● **Your tasks**
(a) According to the piece about the Ben-Gurion claim, in which publication and year did Arthur Hertzberg's article appear?
(b) Write the next part of the piece about the Ben-Gurion claim, starting after its final sentence.

● **Excerpt**
-- Start --
Debunked, but still fit to print on page one


Nothing gives a historian greater satisfaction than correcting a persistent error. And nothing is more frustrating than the resurrection of that error even after it’s been corrected. Especially if it suddenly surfaces on the front page of the New York Times.

In Monday’s edition, on page A1, an article by Max Fisher appeared under the headline “Israel, Riding Nationalist Tide, Puts Identity First. It Isn’t Alone.” This is the lead:

Amid a moment of national euphoria, Israel’s founding prime minister, David Ben-Gurion, emerged from retirement in July 1967 to warn Israelis they had sown the seeds of self-destruction.

Israel had just won a stunning military victory against its neighbors, elating Israelis with a sense that the grand experiment of a Jewish state might really work.

But Ben-Gurion insisted that Israel give up the territories it had conquered. If it did not, he said, occupation would distort the young state, which had been founded to protect not just the Jewish people but their ideals of democracy and pluralism.

In the print edition, this claim about Ben-Gurion wasn’t sourced, but the online version provided a link. Where did it lead? To an article by the late Arthur Hertzberg, once a prominent American rabbi, in the New York Review of Books back in 1987. There Hertzberg claimed to have heard Ben-Gurion, right after the 1967 victory, “insist that all of the territories that had been captured had to be given back, very quickly, for holding on to them would distort, and might ultimately destroy, the Jewish state.”
-- End --
Data excerpts
-- Start --
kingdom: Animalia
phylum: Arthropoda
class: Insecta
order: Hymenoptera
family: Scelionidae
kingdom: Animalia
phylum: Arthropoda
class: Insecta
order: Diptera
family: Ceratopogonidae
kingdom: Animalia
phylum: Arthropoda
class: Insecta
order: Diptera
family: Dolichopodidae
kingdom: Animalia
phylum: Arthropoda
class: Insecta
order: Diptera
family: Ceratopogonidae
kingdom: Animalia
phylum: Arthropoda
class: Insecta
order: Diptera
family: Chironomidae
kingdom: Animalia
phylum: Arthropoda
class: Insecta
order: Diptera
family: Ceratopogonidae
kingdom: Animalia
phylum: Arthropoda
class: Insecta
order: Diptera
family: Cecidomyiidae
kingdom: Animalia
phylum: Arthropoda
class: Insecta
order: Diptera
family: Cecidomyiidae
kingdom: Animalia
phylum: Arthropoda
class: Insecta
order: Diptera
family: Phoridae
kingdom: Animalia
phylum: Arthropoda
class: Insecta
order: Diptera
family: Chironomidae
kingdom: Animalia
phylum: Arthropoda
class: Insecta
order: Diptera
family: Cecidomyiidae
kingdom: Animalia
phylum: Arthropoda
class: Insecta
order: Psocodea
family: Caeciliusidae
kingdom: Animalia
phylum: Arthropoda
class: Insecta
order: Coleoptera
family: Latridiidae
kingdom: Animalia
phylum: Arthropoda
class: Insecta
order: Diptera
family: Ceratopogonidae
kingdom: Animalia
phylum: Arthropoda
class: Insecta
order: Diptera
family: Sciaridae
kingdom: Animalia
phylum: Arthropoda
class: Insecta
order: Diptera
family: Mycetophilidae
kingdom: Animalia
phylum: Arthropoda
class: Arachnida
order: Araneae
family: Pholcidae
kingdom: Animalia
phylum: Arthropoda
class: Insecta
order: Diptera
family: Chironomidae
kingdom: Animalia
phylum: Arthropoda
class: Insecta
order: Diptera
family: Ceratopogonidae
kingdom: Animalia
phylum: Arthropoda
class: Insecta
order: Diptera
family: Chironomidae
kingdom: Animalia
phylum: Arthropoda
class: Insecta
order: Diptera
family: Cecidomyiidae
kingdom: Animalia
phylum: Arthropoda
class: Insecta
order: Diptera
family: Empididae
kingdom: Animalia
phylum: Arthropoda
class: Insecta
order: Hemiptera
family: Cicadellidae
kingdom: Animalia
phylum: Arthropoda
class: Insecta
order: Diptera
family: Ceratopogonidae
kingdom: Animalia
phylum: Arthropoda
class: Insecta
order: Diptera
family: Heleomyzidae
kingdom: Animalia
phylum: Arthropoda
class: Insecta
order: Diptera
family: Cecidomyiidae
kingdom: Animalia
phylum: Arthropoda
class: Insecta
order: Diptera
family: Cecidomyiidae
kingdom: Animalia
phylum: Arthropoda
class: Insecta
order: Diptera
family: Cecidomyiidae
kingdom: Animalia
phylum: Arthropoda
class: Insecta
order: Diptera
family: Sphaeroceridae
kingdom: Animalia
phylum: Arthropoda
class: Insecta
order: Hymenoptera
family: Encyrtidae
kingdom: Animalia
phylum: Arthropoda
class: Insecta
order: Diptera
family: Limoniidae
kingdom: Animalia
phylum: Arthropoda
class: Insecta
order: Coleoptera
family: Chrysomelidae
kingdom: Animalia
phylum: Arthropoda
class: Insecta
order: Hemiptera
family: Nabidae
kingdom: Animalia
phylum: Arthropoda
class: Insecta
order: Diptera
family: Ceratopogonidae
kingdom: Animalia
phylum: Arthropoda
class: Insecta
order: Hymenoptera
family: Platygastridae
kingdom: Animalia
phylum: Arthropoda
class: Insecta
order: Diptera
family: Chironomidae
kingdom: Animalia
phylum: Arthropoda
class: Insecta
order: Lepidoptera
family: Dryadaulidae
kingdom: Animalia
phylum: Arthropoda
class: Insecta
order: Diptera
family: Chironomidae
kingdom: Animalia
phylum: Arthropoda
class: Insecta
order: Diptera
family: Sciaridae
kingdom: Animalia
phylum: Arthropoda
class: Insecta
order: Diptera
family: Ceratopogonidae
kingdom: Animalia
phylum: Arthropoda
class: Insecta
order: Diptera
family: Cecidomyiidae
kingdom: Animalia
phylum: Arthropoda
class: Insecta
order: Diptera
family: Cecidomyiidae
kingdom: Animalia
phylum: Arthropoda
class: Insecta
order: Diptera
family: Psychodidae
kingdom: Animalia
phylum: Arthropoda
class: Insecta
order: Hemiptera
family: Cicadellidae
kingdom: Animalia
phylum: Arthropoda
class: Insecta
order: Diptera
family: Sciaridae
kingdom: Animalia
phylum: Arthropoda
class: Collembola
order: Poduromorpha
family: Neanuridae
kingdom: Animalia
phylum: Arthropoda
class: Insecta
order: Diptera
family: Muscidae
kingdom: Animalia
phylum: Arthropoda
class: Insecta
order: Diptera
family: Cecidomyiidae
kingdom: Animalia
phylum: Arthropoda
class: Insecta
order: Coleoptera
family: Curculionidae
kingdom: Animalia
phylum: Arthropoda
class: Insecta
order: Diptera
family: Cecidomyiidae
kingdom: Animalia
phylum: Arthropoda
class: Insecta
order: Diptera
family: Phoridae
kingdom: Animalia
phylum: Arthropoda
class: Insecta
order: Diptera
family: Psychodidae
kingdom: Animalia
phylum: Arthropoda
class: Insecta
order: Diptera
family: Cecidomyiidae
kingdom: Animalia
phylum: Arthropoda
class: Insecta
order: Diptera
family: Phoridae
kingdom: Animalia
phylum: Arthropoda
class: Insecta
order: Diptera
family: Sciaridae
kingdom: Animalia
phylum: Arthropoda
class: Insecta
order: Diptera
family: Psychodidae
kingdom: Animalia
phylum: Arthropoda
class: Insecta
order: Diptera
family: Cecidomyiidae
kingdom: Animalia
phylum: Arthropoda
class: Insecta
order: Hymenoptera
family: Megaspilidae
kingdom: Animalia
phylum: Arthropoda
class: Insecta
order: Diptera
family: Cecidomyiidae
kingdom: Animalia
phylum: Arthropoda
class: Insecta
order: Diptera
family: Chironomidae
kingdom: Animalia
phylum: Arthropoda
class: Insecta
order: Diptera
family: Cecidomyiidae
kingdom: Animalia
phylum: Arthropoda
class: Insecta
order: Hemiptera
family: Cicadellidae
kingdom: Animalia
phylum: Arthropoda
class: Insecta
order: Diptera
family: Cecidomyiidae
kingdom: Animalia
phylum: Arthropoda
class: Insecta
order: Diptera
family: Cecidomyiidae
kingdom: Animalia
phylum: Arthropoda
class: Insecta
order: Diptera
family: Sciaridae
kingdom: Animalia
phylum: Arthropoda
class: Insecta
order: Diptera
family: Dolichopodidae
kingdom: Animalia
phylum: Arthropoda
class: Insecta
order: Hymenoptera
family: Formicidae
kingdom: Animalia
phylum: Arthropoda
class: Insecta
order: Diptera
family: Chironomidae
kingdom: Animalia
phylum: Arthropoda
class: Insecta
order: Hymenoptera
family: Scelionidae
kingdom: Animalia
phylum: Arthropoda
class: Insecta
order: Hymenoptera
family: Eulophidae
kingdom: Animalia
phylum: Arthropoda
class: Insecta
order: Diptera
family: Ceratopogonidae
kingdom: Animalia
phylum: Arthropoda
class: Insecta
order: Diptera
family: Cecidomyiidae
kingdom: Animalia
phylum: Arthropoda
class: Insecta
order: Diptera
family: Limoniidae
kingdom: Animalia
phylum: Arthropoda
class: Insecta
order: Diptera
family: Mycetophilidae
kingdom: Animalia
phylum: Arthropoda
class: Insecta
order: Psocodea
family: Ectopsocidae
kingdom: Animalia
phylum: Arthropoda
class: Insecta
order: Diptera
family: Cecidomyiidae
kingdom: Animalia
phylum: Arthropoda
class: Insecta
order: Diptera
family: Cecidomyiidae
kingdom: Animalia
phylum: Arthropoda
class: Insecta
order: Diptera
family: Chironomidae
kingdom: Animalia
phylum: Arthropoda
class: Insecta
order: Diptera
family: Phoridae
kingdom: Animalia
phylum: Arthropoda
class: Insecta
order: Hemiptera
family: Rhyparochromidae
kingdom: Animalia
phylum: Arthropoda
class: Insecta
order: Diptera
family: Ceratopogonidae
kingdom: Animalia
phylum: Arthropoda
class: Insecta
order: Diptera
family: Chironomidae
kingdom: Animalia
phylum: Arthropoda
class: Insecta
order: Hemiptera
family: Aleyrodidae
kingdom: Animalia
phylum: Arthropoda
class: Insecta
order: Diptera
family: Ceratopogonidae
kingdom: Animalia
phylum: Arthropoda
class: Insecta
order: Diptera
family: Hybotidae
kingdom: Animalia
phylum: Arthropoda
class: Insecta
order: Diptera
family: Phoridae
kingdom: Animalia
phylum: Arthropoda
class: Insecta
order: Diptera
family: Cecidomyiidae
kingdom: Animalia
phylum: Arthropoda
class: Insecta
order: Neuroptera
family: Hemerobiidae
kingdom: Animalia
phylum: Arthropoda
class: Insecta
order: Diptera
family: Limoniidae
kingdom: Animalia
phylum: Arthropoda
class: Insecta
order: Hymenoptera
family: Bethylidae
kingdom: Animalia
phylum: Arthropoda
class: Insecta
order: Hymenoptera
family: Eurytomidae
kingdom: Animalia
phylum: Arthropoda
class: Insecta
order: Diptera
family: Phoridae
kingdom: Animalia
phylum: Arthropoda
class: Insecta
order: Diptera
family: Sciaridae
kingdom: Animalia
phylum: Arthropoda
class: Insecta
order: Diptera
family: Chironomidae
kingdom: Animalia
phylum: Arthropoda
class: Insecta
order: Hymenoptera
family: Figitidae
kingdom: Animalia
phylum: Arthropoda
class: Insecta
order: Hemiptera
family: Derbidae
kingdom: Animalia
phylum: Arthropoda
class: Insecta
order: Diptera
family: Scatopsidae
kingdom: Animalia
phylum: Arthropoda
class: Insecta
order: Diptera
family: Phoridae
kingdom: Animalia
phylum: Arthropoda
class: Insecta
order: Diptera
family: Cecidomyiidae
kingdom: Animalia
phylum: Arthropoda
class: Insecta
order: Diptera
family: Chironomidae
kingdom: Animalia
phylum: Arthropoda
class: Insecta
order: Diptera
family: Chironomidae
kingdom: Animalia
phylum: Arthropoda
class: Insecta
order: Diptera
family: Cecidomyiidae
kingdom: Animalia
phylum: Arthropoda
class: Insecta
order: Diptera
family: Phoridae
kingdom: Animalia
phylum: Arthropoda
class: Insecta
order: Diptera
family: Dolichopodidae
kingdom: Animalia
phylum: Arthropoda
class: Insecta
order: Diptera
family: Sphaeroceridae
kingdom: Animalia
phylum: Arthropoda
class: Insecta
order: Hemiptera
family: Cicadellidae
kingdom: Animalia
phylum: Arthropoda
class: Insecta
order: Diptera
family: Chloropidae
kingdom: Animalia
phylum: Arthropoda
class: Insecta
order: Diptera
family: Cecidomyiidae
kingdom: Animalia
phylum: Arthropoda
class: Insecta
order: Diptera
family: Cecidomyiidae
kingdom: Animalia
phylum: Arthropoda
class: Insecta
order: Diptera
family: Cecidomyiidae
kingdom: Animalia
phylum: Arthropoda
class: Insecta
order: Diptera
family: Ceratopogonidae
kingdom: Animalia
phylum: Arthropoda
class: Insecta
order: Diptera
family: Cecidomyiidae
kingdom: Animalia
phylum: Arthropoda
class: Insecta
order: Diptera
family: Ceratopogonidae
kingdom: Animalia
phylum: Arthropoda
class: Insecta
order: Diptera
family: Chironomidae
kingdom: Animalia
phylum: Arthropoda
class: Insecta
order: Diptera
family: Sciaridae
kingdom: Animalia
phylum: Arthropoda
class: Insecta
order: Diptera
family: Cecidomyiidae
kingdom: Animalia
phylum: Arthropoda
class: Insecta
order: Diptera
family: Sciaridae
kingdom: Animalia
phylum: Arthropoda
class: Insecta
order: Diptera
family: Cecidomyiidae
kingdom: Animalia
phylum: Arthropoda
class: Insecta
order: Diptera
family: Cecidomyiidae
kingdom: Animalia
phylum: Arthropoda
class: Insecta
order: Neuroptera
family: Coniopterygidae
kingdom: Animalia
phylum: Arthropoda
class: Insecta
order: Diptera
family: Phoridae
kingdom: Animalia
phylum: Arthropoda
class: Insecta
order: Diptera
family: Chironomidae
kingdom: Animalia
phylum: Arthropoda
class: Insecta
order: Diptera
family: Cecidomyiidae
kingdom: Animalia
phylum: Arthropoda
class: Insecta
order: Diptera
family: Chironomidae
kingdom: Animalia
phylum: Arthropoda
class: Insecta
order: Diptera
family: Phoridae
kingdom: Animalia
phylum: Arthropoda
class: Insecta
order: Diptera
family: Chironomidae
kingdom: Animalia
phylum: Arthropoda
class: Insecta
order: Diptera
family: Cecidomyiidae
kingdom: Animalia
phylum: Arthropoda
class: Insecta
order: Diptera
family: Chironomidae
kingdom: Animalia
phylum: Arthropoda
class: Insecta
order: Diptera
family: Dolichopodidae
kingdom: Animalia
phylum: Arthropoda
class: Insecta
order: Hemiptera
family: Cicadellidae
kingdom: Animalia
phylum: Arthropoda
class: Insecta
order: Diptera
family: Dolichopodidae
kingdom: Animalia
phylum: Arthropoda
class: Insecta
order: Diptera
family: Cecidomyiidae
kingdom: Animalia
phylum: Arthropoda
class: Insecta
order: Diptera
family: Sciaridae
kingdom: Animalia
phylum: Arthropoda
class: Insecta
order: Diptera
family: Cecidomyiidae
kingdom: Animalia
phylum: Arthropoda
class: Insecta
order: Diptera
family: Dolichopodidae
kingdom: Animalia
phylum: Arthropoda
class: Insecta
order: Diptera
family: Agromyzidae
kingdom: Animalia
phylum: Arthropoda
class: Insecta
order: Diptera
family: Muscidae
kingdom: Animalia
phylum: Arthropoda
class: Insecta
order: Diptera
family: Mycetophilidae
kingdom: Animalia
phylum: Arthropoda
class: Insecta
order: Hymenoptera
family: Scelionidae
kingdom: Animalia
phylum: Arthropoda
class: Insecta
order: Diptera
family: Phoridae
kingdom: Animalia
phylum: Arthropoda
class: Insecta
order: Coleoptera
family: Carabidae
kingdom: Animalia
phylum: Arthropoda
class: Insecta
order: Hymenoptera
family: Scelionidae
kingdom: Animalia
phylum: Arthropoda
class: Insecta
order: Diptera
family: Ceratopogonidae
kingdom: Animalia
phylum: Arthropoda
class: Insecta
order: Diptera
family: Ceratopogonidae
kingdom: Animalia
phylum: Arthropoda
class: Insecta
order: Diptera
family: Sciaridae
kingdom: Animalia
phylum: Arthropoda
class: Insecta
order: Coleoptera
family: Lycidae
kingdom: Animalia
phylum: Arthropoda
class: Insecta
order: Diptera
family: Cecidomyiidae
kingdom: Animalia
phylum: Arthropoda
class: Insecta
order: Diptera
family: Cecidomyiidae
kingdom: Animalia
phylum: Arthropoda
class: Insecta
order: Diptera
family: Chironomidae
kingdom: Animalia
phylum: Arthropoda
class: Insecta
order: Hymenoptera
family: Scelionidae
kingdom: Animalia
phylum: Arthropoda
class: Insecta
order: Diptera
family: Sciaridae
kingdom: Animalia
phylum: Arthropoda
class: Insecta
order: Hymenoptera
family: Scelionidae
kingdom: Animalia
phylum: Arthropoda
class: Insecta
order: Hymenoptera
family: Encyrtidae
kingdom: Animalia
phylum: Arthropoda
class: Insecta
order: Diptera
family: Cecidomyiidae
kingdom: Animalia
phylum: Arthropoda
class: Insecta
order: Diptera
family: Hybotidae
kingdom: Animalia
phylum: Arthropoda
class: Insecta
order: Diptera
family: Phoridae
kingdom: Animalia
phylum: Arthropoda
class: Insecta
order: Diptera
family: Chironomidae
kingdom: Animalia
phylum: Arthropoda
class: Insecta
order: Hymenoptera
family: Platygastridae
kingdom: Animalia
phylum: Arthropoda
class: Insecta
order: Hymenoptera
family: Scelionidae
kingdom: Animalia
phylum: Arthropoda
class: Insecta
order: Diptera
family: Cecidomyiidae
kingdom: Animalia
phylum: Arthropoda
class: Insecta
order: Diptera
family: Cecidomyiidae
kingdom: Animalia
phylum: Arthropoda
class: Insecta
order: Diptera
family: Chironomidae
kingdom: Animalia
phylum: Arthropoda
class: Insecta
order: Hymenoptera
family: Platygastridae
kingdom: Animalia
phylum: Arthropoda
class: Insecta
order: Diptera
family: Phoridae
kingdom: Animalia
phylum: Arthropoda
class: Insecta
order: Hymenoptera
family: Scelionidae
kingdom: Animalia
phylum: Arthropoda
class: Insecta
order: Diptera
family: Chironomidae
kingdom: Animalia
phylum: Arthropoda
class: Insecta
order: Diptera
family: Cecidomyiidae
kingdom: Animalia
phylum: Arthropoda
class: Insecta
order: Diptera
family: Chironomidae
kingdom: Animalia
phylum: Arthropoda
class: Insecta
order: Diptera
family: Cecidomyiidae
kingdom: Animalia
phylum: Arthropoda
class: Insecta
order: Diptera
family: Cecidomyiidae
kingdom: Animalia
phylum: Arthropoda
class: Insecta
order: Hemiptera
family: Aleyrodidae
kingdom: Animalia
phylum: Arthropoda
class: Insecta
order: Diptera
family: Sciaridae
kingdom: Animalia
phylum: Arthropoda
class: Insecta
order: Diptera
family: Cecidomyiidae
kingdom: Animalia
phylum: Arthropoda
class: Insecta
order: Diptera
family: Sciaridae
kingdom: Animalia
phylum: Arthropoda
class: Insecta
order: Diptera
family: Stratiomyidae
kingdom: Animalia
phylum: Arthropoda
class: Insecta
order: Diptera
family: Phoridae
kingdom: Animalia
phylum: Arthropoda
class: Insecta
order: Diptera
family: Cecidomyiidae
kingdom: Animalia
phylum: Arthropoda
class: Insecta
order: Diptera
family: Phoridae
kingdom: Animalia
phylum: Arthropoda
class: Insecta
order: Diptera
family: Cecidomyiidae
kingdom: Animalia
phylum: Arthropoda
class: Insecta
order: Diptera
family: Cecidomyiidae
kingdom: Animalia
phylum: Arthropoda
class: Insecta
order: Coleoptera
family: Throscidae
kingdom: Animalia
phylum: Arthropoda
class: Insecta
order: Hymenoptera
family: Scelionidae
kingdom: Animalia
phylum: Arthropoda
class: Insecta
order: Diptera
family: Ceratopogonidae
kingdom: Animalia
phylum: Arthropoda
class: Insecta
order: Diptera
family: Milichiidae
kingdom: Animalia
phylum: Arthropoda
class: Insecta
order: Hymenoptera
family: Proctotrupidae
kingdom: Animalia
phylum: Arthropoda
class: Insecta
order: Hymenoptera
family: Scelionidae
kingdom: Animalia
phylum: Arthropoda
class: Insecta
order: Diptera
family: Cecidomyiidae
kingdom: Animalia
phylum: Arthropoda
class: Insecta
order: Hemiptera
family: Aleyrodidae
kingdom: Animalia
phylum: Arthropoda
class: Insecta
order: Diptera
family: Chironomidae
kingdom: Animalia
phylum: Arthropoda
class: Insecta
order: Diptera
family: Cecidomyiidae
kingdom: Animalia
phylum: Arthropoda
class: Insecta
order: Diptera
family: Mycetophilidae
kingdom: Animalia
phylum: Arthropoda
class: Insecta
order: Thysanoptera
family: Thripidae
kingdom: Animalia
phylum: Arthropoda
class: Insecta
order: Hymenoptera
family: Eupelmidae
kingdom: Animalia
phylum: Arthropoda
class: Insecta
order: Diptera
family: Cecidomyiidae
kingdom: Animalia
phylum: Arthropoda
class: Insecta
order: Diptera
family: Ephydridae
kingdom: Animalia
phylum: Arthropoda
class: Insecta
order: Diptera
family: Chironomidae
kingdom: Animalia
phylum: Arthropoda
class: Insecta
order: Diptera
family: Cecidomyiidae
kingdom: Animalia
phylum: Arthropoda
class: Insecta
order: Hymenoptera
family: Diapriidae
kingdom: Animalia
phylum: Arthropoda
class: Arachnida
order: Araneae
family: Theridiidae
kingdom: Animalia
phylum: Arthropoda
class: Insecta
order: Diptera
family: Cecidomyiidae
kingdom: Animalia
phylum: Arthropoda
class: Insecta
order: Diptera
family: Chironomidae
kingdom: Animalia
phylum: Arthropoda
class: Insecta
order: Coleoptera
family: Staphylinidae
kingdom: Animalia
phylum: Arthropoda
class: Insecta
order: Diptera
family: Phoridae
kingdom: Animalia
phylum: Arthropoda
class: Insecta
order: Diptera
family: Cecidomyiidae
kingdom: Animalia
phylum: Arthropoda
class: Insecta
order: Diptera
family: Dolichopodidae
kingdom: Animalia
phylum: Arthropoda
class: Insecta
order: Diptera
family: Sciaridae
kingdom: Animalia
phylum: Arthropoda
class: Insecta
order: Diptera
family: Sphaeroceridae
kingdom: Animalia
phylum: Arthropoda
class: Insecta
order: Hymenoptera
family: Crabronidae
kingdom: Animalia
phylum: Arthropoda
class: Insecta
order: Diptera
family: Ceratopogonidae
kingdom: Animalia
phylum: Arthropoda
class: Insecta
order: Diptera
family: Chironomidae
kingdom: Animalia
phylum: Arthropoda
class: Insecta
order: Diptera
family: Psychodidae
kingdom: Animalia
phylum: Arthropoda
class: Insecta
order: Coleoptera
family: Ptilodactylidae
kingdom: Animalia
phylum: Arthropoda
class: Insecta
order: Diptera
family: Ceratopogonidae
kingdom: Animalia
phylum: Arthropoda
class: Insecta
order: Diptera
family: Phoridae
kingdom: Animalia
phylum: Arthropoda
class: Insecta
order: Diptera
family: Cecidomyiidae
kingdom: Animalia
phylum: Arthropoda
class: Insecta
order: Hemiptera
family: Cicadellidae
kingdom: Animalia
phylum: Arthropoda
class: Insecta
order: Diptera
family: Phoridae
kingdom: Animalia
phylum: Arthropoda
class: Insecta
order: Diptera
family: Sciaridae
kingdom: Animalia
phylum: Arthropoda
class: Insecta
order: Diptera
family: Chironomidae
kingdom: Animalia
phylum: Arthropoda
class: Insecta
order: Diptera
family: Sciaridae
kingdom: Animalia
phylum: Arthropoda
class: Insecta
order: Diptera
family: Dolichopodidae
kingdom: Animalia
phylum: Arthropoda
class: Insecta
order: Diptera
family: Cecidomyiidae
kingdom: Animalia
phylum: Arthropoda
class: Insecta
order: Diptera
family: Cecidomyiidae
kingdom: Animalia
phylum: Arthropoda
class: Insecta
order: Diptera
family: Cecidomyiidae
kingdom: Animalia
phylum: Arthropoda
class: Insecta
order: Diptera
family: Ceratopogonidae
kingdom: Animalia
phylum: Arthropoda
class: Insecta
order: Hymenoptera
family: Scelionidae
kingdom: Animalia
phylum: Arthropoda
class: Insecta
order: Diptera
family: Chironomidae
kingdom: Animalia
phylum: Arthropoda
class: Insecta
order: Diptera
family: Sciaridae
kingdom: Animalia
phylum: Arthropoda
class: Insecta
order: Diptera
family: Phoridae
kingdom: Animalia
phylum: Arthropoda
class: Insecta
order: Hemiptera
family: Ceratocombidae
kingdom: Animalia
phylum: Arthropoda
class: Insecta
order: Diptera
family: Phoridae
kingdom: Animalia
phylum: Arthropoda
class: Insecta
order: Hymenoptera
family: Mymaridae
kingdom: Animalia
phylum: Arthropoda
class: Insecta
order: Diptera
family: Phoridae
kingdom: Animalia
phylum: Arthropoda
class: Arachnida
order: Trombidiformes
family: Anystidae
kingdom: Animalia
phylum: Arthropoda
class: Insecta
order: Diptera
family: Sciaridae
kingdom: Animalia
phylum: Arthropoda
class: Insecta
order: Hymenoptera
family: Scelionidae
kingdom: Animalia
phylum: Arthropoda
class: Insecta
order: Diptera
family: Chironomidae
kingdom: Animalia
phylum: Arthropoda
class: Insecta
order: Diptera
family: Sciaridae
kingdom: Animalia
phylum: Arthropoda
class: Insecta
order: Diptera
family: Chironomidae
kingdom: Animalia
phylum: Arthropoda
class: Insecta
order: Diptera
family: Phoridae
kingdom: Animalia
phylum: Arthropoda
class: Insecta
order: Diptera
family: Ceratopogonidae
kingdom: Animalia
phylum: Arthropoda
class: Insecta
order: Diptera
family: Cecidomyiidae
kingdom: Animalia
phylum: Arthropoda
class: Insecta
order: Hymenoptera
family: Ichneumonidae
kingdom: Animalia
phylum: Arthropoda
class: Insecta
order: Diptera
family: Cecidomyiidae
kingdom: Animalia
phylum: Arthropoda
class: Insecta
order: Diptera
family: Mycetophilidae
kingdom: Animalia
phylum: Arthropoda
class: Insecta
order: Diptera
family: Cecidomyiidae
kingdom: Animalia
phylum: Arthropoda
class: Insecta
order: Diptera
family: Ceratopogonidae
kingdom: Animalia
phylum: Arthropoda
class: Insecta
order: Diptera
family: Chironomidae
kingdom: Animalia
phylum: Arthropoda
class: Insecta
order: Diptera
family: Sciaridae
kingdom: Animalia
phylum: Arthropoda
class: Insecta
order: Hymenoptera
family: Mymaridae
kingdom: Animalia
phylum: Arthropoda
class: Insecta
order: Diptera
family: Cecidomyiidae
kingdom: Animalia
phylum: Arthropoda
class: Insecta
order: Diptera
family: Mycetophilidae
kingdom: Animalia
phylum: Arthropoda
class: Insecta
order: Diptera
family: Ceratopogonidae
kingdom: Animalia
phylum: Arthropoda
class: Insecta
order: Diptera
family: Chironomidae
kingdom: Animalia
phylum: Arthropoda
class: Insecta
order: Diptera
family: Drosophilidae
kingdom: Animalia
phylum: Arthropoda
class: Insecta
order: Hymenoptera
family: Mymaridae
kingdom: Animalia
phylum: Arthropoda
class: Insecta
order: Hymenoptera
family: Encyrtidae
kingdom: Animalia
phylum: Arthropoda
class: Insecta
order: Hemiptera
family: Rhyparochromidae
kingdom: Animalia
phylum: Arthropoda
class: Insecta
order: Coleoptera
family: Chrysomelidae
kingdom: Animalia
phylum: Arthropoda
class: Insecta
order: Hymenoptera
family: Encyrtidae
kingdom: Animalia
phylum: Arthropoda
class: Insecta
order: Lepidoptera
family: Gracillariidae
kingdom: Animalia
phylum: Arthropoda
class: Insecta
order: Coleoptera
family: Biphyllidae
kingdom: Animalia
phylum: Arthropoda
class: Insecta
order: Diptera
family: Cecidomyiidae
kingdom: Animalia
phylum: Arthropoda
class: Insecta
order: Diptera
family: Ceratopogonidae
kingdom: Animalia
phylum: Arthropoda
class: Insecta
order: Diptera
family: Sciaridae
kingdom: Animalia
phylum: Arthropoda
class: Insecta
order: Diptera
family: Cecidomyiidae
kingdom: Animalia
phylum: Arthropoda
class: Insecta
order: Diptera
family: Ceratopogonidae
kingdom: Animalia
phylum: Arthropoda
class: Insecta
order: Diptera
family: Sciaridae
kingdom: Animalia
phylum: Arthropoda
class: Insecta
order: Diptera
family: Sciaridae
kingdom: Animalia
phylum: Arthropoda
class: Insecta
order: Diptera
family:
-- End --
● **Answer set**
(a) The New York Review of Books, in 1987.

(b)
This week, Hertzberg’s report hit the front page of the New York Times, via Max Fisher. That’s too bad, because only three months ago I thoroughly debunked it at Mosaic Magazine. Although the Hertzberg story is often quoted, it struck me as dubious, knowing what I know about Ben-Gurion’s stated, public position in 1967. So I went to the trouble of asking the Ben-Gurion Archives in Sde Boker to help locate the transcript of the talk that Hertzberg attended. They did, and there’s no evidence whatsoever that Ben-Gurion said what Hertzberg claimed he heard.

Moreover, there’s ample evidence that Ben-Gurion wanted to keep lots of territory. In June 1967, he proposed to annex Jerusalem and Gaza, and make the West Bank an autonomous zone dependent on Israel. He did propose to return the Golan and Sinai to Syria and Egypt, but only in return for “true peace” by treaty. By summer’s end, he’d taken the Golan off the table, and a few years later, he was arguing against returning Israeli settlements in the Sinai and for including Hebron in Israel.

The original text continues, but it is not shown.